:: TASK MATERIAL
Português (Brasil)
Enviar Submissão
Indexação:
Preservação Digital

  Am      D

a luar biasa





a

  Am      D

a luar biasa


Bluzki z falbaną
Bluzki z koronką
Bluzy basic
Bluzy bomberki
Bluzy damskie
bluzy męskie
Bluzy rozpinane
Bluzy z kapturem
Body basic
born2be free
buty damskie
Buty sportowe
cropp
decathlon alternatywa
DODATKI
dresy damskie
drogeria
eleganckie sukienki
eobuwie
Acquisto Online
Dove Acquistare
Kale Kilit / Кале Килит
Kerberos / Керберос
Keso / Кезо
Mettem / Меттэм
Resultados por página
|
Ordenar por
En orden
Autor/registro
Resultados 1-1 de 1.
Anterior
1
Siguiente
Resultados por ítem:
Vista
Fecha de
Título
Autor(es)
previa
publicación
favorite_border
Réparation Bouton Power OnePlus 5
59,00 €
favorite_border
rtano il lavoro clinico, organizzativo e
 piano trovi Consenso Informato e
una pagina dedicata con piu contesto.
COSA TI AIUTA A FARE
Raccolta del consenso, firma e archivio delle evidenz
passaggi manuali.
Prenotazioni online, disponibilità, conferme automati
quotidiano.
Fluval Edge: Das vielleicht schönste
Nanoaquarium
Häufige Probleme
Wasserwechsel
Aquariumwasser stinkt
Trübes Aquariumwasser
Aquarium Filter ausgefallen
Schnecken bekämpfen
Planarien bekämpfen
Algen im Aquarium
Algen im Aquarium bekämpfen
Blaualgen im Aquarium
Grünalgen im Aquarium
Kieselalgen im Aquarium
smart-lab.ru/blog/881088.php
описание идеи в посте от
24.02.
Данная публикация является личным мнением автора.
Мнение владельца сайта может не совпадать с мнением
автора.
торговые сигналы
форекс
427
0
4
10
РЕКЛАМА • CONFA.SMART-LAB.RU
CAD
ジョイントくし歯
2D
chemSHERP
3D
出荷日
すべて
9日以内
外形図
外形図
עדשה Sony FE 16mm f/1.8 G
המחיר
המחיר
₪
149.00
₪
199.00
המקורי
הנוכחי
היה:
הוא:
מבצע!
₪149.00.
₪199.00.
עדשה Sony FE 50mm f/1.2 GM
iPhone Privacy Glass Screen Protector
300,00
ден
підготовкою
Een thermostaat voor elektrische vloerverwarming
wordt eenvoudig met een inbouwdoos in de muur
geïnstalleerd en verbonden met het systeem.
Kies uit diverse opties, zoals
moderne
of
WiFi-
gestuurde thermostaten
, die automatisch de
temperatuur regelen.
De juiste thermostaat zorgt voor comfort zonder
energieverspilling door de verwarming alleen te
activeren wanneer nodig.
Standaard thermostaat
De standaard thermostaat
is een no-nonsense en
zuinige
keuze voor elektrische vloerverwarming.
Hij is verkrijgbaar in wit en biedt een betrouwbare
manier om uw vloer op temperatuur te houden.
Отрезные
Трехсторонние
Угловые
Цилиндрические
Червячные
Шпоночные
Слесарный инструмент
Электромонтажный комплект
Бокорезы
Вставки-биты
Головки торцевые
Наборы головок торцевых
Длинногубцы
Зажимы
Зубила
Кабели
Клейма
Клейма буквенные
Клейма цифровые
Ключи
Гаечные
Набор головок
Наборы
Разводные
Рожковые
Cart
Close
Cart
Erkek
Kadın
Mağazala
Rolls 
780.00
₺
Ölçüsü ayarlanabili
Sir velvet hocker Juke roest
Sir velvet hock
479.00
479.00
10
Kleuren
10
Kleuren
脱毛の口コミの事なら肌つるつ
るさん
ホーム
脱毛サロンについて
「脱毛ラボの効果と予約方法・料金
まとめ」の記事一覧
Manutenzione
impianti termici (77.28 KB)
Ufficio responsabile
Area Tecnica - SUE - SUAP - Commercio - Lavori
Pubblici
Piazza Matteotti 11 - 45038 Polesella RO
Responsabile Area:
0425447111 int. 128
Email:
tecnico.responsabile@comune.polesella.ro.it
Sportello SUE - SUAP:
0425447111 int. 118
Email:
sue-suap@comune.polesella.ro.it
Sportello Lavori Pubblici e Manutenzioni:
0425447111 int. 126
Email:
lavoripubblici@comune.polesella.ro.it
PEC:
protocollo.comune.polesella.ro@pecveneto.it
::::
→ **WHAT THIS TASK INVOLVES**
Your answer should consist of every record, restated exactly.

→ **EXERCISE RESULT**
Português (Brasil)
Enviar Submissão
Indexação:
Preservação Digital

  Am      D

a luar biasa





a

  Am      D

a luar biasa


Bluzki z falbaną
Bluzki z koronką
Bluzy basic
Bluzy bomberki
Bluzy damskie
bluzy męskie
Bluzy rozpinane
Bluzy z kapturem
Body basic
born2be free
buty damskie
Buty sportowe
cropp
decathlon alternatywa
DODATKI
dresy damskie
drogeria
eleganckie sukienki
eobuwie
Acquisto Online
Dove Acquistare
Kale Kilit / Кале Килит
Kerberos / Керберос
Keso / Кезо
Mettem / Меттэм
Resultados por página
|
Ordenar por
En orden
Autor/registro
Resultados 1-1 de 1.
Anterior
1
Siguiente
Resultados por ítem:
Vista
Fecha de
Título
Autor(es)
previa
publicación
favorite_border
Réparation Bouton Power OnePlus 5
59,00 €
favorite_border
rtano il lavoro clinico, organizzativo e
 piano trovi Consenso Informato e
una pagina dedicata con piu contesto.
COSA TI AIUTA A FARE
Raccolta del consenso, firma e archivio delle evidenz
passaggi manuali.
Prenotazioni online, disponibilità, conferme automati
quotidiano.
Fluval Edge: Das vielleicht schönste
Nanoaquarium
Häufige Probleme
Wasserwechsel
Aquariumwasser stinkt
Trübes Aquariumwasser
Aquarium Filter ausgefallen
Schnecken bekämpfen
Planarien bekämpfen
Algen im Aquarium
Algen im Aquarium bekämpfen
Blaualgen im Aquarium
Grünalgen im Aquarium
Kieselalgen im Aquarium
smart-lab.ru/blog/881088.php
описание идеи в посте от
24.02.
Данная публикация является личным мнением автора.
Мнение владельца сайта может не совпадать с мнением
автора.
торговые сигналы
форекс
427
0
4
10
РЕКЛАМА • CONFA.SMART-LAB.RU
CAD
ジョイントくし歯
2D
chemSHERP
3D
出荷日
すべて
9日以内
外形図
外形図
עדשה Sony FE 16mm f/1.8 G
המחיר
המחיר
₪
149.00
₪
199.00
המקורי
הנוכחי
היה:
הוא:
מבצע!
₪149.00.
₪199.00.
עדשה Sony FE 50mm f/1.2 GM
iPhone Privacy Glass Screen Protector
300,00
ден
підготовкою
Een thermostaat voor elektrische vloerverwarming
wordt eenvoudig met een inbouwdoos in de muur
geïnstalleerd en verbonden met het systeem.
Kies uit diverse opties, zoals
moderne
of
WiFi-
gestuurde thermostaten
, die automatisch de
temperatuur regelen.
De juiste thermostaat zorgt voor comfort zonder
energieverspilling door de verwarming alleen te
activeren wanneer nodig.
Standaard thermostaat
De standaard thermostaat
is een no-nonsense en
zuinige
keuze voor elektrische vloerverwarming.
Hij is verkrijgbaar in wit en biedt een betrouwbare
manier om uw vloer op temperatuur te houden.
Отрезные
Трехсторонние
Угловые
Цилиндрические
Червячные
Шпоночные
Слесарный инструмент
Электромонтажный комплект
Бокорезы
Вставки-биты
Головки торцевые
Наборы головок торцевых
Длинногубцы
Зажимы
Зубила
Кабели
Клейма
Клейма буквенные
Клейма цифровые
Ключи
Гаечные
Набор головок
Наборы
Разводные
Рожковые
Cart
Close
Cart
Erkek
Kadın
Mağazala
Rolls 
780.00
₺
Ölçüsü ayarlanabili
Sir velvet hocker Juke roest
Sir velvet hock
479.00
479.00
10
Kleuren
10
Kleuren
脱毛の口コミの事なら肌つるつ
るさん
ホーム
脱毛サロンについて
「脱毛ラボの効果と予約方法・料金
まとめ」の記事一覧
Manutenzione
impianti termici (77.28 KB)
Ufficio responsabile
Area Tecnica - SUE - SUAP - Commercio - Lavori
Pubblici
Piazza Matteotti 11 - 45038 Polesella RO
Responsabile Area:
0425447111 int. 128
Email:
tecnico.responsabile@comune.polesella.ro.it
Sportello SUE - SUAP:
0425447111 int. 118
Email:
sue-suap@comune.polesella.ro.it
Sportello Lavori Pubblici e Manutenzioni:
0425447111 int. 126
Email:
lavoripubblici@comune.polesella.ro.it
PEC:
protocollo.comune.polesella.ro@pecveneto.it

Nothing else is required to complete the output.